Incentive schemes linking drug industry executives’ pay to their firms’ share price and profits help drive up the price of new drugs, the head of Britain’s health cost-effectiveness watchdog was quoted as saying.
Michael Rawlins, chairman of the National Institute for Health and Clinical Excellence (NICE), hit back after the watchdog was criticised this month over its decision that kidney cancer patients on Britain’s state-run National Health Service should not be treated with four expensive new medicines.
“We are told we are being mean all the time, but what nobody mentions is why the drugs are so expensive,” The Observer newspaper quoted Rawlins as saying in an interview to be published on Sunday.
Kidney cancer drugs could be produced for about a tenth of their current cost, Rawlins said.

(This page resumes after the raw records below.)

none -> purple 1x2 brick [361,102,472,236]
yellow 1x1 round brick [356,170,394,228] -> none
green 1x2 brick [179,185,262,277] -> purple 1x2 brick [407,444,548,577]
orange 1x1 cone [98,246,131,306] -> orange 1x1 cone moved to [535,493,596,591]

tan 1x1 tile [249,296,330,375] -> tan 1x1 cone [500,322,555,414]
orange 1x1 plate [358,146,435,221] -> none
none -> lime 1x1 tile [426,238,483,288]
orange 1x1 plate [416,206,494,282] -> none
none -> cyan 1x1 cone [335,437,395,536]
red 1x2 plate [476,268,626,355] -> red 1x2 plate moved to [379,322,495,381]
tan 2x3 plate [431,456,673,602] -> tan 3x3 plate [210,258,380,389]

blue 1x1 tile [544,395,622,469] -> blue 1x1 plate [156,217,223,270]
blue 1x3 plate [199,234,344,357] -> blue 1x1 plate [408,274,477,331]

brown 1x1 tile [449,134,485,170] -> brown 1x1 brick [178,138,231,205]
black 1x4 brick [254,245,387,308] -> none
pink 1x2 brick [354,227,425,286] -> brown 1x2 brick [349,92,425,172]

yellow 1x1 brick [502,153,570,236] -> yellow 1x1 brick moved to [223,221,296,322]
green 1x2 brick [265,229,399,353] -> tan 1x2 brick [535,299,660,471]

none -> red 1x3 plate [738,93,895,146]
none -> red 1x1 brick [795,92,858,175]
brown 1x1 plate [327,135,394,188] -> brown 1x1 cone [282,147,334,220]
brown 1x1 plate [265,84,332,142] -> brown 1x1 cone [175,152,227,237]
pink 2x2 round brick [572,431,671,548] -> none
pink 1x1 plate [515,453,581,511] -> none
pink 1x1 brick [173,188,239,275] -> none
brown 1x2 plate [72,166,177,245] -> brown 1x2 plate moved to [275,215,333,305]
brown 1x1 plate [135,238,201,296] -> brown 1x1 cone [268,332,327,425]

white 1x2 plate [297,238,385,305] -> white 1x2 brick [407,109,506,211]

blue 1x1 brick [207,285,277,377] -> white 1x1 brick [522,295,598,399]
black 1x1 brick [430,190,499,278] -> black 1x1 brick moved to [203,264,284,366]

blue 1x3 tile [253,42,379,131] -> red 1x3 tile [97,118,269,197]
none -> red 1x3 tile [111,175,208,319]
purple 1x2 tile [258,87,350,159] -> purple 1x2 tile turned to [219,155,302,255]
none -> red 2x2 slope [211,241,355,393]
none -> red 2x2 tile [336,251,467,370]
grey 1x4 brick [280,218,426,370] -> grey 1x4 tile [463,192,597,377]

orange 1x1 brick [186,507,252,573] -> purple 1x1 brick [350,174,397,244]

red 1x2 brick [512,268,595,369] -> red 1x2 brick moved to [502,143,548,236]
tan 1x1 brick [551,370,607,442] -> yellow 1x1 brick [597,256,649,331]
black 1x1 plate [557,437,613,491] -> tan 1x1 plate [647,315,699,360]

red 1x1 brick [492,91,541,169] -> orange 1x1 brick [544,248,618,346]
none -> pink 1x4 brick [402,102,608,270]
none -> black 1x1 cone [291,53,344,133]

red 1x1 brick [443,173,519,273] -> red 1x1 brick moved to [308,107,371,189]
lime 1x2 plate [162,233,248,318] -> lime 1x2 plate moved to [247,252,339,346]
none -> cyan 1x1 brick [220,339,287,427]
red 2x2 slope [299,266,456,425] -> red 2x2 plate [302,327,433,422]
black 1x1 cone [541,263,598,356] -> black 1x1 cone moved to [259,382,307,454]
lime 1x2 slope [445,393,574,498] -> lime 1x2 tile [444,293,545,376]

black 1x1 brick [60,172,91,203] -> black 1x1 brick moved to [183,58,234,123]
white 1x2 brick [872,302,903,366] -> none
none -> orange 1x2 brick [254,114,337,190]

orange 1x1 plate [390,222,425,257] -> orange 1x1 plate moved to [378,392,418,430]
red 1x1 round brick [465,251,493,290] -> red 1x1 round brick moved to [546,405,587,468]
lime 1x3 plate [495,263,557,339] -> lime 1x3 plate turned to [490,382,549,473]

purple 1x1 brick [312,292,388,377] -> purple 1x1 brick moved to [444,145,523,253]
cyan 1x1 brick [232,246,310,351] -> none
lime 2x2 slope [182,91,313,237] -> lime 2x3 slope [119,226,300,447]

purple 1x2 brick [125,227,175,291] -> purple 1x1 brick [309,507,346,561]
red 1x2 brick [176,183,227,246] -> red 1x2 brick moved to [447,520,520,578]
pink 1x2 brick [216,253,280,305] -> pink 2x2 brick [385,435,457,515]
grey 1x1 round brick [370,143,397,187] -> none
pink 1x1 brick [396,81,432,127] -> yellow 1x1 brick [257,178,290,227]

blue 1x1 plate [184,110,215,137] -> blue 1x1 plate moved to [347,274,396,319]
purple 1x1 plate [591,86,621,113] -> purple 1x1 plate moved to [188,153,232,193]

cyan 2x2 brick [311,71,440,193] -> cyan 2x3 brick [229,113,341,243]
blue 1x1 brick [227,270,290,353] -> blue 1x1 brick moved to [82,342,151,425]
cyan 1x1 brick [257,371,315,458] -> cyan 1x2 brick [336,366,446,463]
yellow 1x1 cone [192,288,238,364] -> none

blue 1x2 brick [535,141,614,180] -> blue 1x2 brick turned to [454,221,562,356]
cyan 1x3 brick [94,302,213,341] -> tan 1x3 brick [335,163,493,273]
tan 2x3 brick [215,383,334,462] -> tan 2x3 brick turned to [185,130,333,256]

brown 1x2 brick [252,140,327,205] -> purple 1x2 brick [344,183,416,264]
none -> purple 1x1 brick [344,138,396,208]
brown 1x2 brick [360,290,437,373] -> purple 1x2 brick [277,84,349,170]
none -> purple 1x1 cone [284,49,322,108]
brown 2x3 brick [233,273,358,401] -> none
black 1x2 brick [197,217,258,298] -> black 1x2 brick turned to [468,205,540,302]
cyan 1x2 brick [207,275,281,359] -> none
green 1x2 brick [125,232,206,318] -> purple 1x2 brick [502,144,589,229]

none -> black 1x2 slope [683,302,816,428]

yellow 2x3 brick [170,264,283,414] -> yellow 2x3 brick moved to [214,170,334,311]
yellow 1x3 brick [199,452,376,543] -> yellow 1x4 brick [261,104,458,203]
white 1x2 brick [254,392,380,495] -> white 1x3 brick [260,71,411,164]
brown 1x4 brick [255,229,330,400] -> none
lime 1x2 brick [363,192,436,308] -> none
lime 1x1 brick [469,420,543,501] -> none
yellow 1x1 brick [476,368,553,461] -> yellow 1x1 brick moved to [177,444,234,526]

He was quoted as warning of “perverse incentives” in the pharmaceutical industry that drove up the price of new drugs — such as linking the pay of industry executives to their firm’s share price, which in turn relied on growing profits.
“Pharmaceutical companies have enjoyed double-digit growth year on year and they are out to sustain that, not least because their senior management’s earnings are related to the share price,” the newspaper quoted him as saying.
“It’s not in their interests to take less profit, personally as well as from the point of view of the business. All these perverse incentives drive the price up,” he said.
Halting such “perverse incentives” could significantly reduce drug prices, he said.
Another factor in high drugs prices was that the pharmaceutical industry faced a “very bad period” in the future because a lot of its big-earning drugs were going off-patent, allowing rivals to make cheaper versions, Rawlins was quoted as saying.
“So part of the cost is cushioning against that,” he said.
Marketing costs were also included in the price, he said.
“Traditionally the pharmaceutical industry will admit that they actually charged what they think the market will bear. The wiser ones are recognising that that model is no longer available,” he said.
The drug industry says it costs around $1 billion and years of work to develop a new medicine and these costs must be recouped, although it says prices have fallen in real terms.
Earlier this month, NICE said Roche’s Avastin, Bayer’s Nexavar, Pfizer’s Sutent and Wyeth’s Torisel could extend kidney cancer patients’ lives by some months but were not cost-effective.
The decision fuelled controversy about the way NICE rations treatment on the state health service in England and Wales, denying patients access to costly modern medicines that are used routinely in some countries.